We’ve lost some angels

My world has been shaken to the core today, two of my phyllodes sisters died last night both of them so young and beautiful and so much to give.
Incredible to think that phyllodes can really take a hold so quickly Lynda had been in Atlanta in February at the Conference.  However after the journey, had felt so fatigued whilst she was there, we didn’t manage to meet up with her.  How can this happen?
So many of my support group are also reeling from this news.  I guess, like me, we rely on the little information we have from our medical teams and research that we are forced to do ourselves due to such little information.  We must cling to the information we find and through our support network remain resolute that this can’t happen and we can remain positive – but this happens…  and I’m left wondering how…
If children have the ability to ignore all odds and percentages, then maybe we can all learn from them. When you think about it, what other choice is there but to hope?
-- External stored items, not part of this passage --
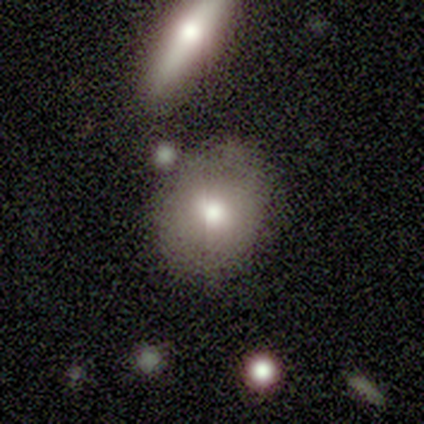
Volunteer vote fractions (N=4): Smooth or featured: smooth — 100%
How rounded: round — 100%
Merging: none — 75% (minor disturbance — 25%)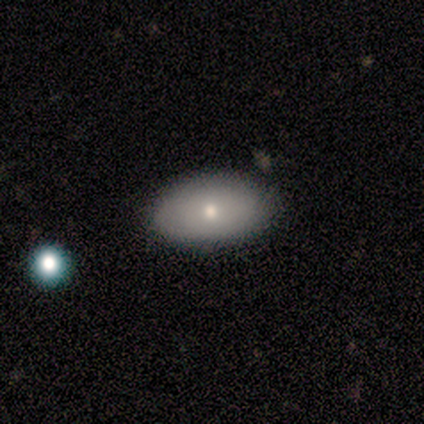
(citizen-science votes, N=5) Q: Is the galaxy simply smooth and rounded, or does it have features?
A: smooth — 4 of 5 (80%).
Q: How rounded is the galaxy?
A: in between — 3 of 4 (75%).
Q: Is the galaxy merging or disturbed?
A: none — 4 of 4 (100%).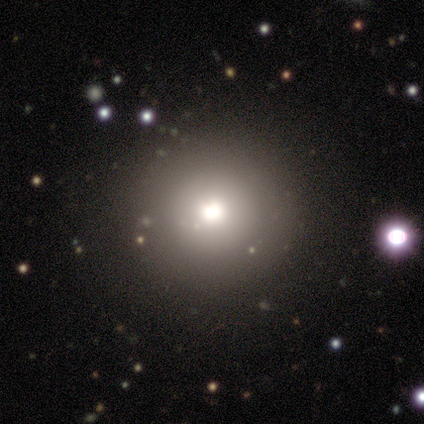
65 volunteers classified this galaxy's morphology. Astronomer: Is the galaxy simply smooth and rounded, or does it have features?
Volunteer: smooth — 77%.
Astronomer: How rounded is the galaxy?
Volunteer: round — 94%.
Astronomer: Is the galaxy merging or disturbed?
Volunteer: none — 65%.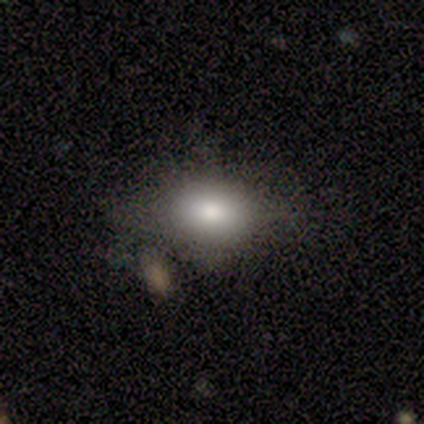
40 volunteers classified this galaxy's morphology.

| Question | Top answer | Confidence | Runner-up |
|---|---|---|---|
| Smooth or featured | smooth | 80% | star or artifact (15%) |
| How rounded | in between | 81% | round (19%) |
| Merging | none | 65% | minor disturbance (32%) |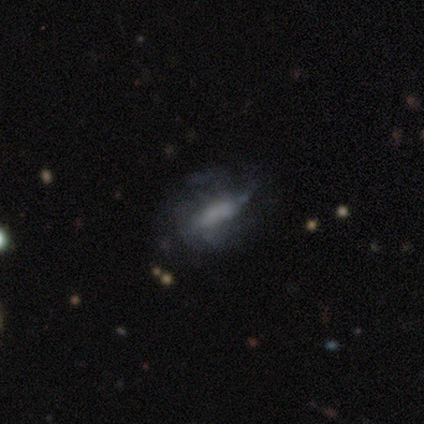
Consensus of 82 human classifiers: Morphology: type=featured or disk (49%); edge-on=no (78%); bar=no (58%); spiral arms=no (52%); bulge=none (68%); merging=none (46%).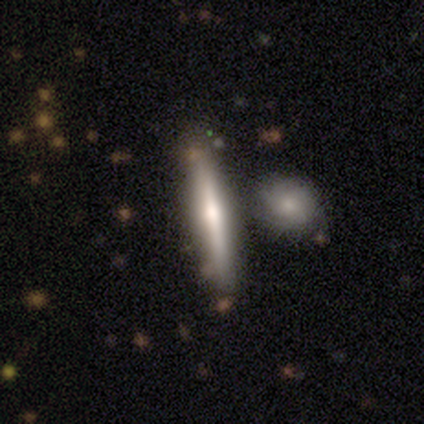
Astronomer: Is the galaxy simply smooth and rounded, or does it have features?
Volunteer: smooth — 40%, tied with featured or disk at 40%.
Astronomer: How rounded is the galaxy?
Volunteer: cigar-shaped — 100%.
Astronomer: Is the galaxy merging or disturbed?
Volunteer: none — 75%.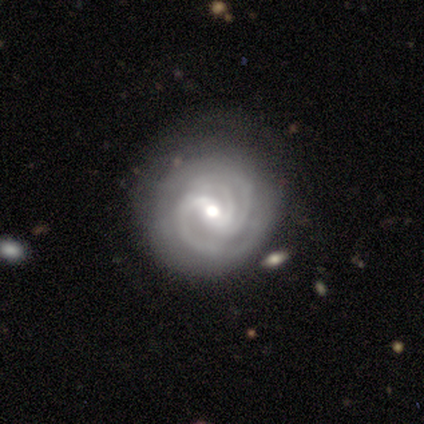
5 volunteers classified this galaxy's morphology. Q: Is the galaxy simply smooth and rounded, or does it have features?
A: featured or disk — 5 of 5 (100%).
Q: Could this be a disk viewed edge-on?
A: no — 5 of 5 (100%).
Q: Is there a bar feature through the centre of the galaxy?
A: weak — 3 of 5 (60%).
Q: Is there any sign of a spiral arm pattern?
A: yes — 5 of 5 (100%).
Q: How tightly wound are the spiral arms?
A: tight — 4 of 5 (80%).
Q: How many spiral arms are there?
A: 3 — 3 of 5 (60%).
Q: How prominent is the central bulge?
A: moderate — 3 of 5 (60%).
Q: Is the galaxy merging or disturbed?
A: none — 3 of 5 (60%).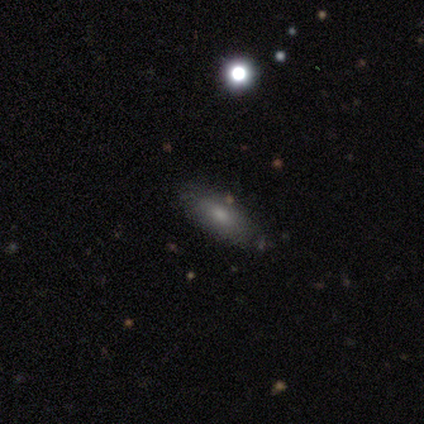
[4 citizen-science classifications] Volunteers were most divided on "how rounded": cigar-shaped: 67%, in between: 33%, round: 0%. More confident: merging — none (100%); smooth or featured — smooth (75%).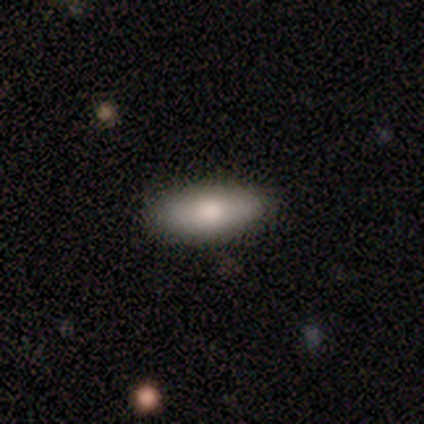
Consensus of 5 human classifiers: Volunteers were most divided on "how rounded": in between: 75%, cigar-shaped: 25%, round: 0%. More confident: smooth or featured — smooth (80%); merging — none (75%).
We have two options, medically and emotionally: give up, or fight like hell. ~Lance Armstrong
I’ll fight.  I’ll educate.  I’ll make sure that none of my Phyllodes lose their lives in vain.  I’ll also make sure that so far as I can find energy, resources and love, I will also ensure that there’s support and a shoulder to lean on when times are tough.  I’ll fight like hell… but first I need some recovery time of my own.

Talk about ups and downs

I feel like I’ve been on a rollercoaster again.. and those of you who know me, know that I’m not a fan of fair rides!
It seems that with every high, there’s a low.  With every smile, there’s a grimace.  With every positive thought, there’s a negative one.  With every step forward, there’s a backward step.
Each of these instances are putting me to the test again.  I’m trying hard to believe the good stuff and ignore the bad; to support others diagnosed with phyllodes; to plan for a future, my future; to believe that I’m done with phyllodes, with no more surgery or treatment; to remember that everything happens for a reason and to use every experience for good.
This week I have been shocked that phyllodes has spread in some of my phyllodes sisters to other soft tissue areas.  One fo my team is in ICU and another checking into a hospice.  I’m not sure if I was lied to by the medics or they simply just don’t know.  When will they really know something about this rare cancer and be able to find a cure.
Please pray for those diagnosed with phyllodes and particularly those with advanced or recurrent tumours.  I would like to believe that some comfort can be felt by our collectively supporting eachother.

?

It’s been a while since I updated you… mostly because I’m finding it difficult to know where I am.  I don’t know if I’m waiting for something to finish or something to begin but I feel lost.  It’s difficult to explain and I’ve thought long and hard about it and found no answers.. yet.  Bear with me.  I am desperate to move forward but not sure where I want to go or what to do.  I KNOW that I want to get the conference on the go but am struggling to find a way to finance it (my time) and create the time to plan it properly..  I know that I want to get back to a social life that I’ve had before, to go to the theatre, opera, dinner, drinks, parties etc etc.. I know that I want to live in my own home again and to be surrounded by my possessions… I know that I want to be able to live for a single day without worrying about the cancer returning.. I know that I want a pain free day… I know that I want to feel confident and comfortable with my new body shape and image… I know that I want to stop crying… I know so much but don’t know how to get there or who to ask for help…  I did however read an article to day that helped me realise that I’m not alone…Living Beyond Breast Cancer… I’m OK and I know that I need to go through this to become a better fulfilled and happy person but it’s hard…

Time

I’ve been conscious that I’ve still so much to sort and organise relating to Mum’s estate and possessions, not helped that I live in a small country cottage which is now creaking at the seams with boxes and paperwork. So my job this weekend is to get things organised. Sorry BigI for cancelling weekend plans at short notice but it’s been getting me down a bit as I want to move forward and feel that I’m being pulled back.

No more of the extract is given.